■ **What you have to do**
Across the entries below, determine how many lines include the word "Publish". State only the resulting number.

■ **Information provided**
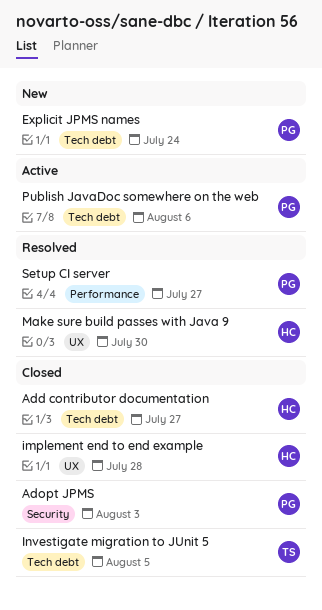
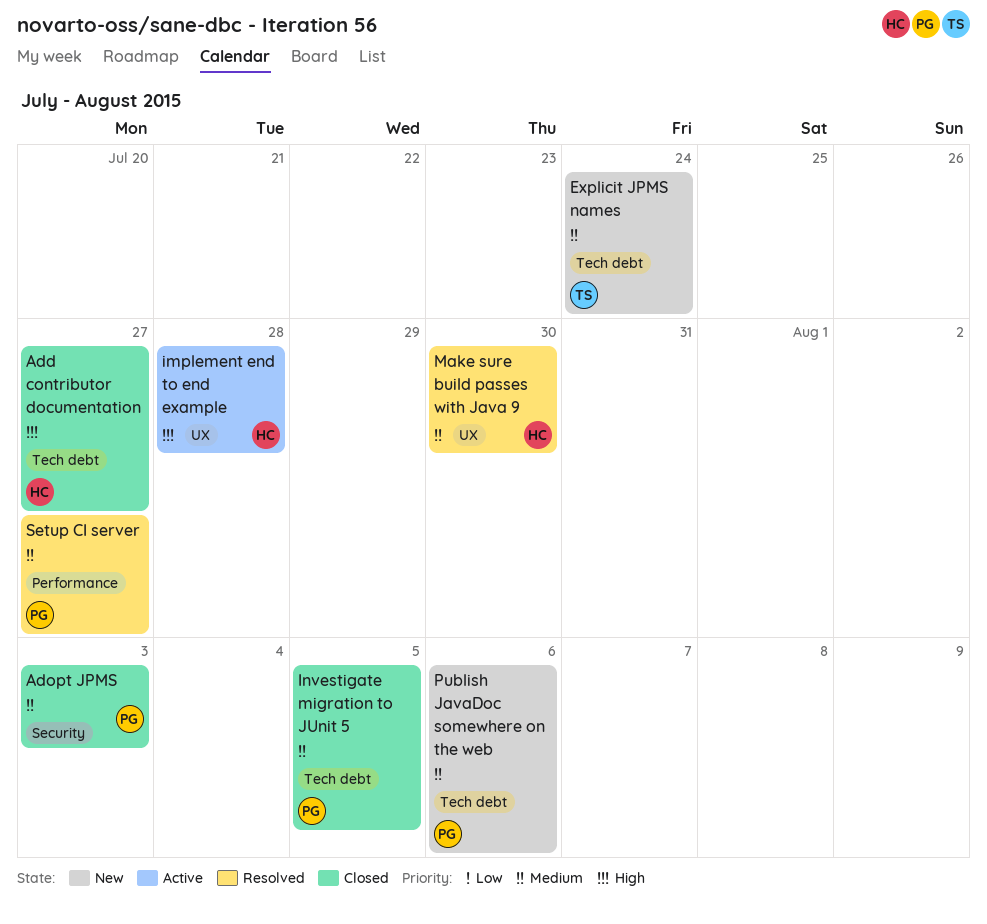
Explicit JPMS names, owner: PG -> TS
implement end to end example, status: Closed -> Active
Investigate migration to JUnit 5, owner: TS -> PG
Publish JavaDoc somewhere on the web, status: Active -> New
--
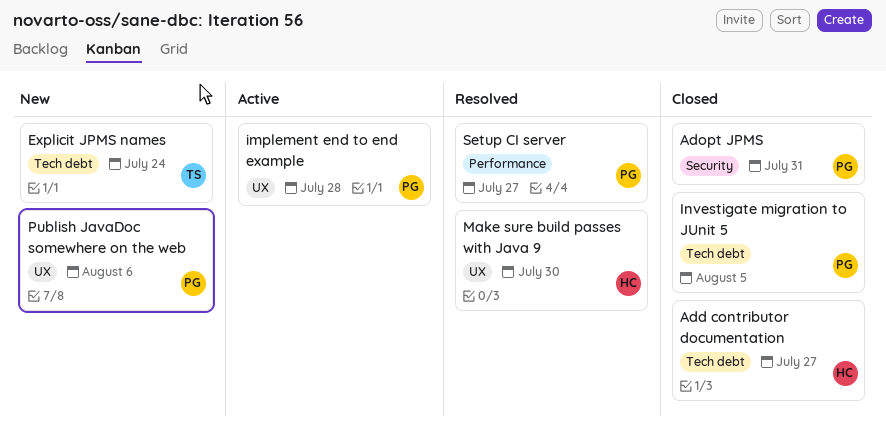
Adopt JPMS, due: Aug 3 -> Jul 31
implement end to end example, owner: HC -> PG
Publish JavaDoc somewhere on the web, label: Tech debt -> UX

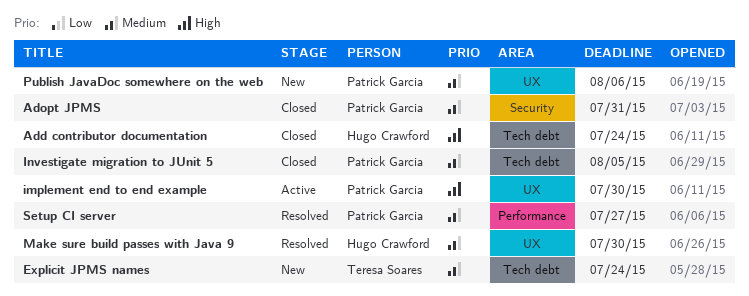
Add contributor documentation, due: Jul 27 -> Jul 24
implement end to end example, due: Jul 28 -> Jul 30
---
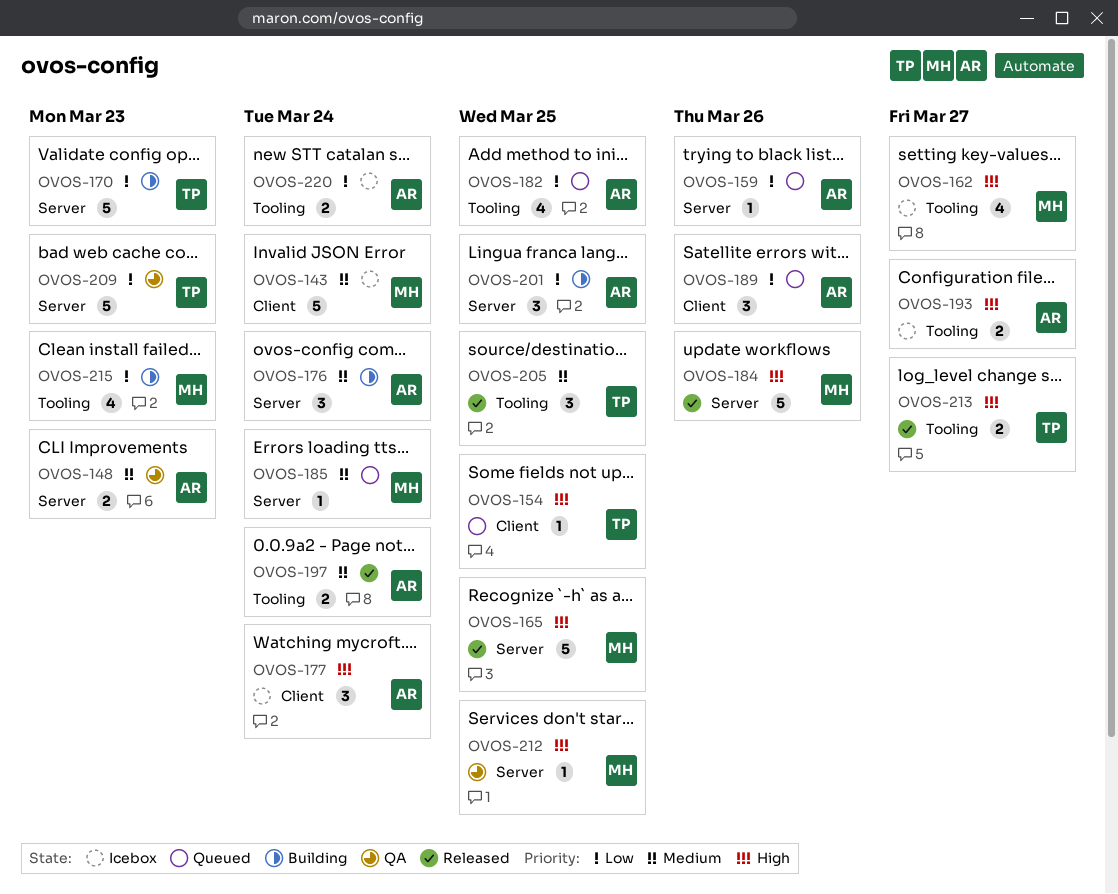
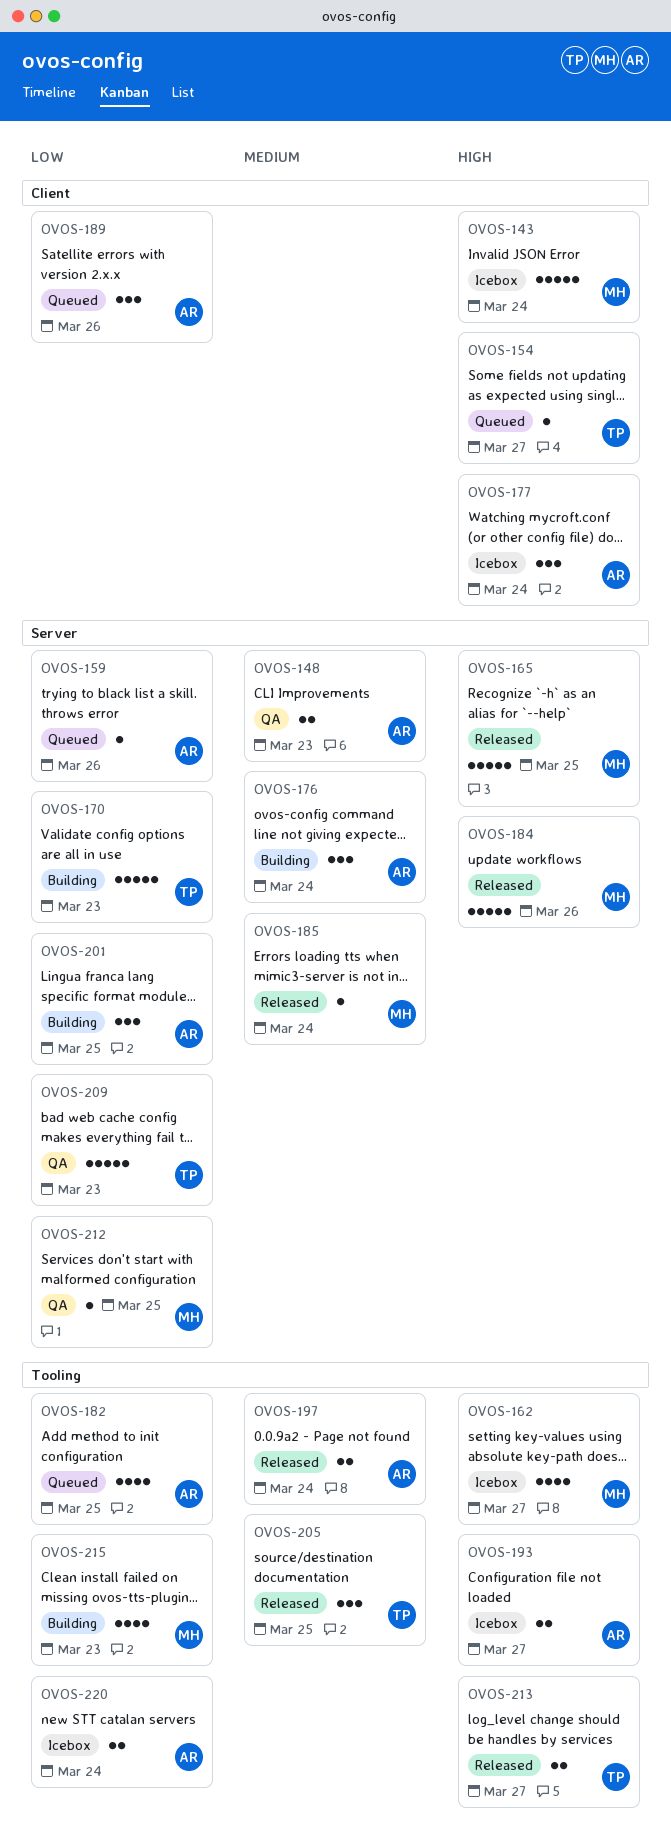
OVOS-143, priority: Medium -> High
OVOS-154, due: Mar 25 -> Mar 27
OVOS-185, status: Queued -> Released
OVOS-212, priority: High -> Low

■ **Your response**
2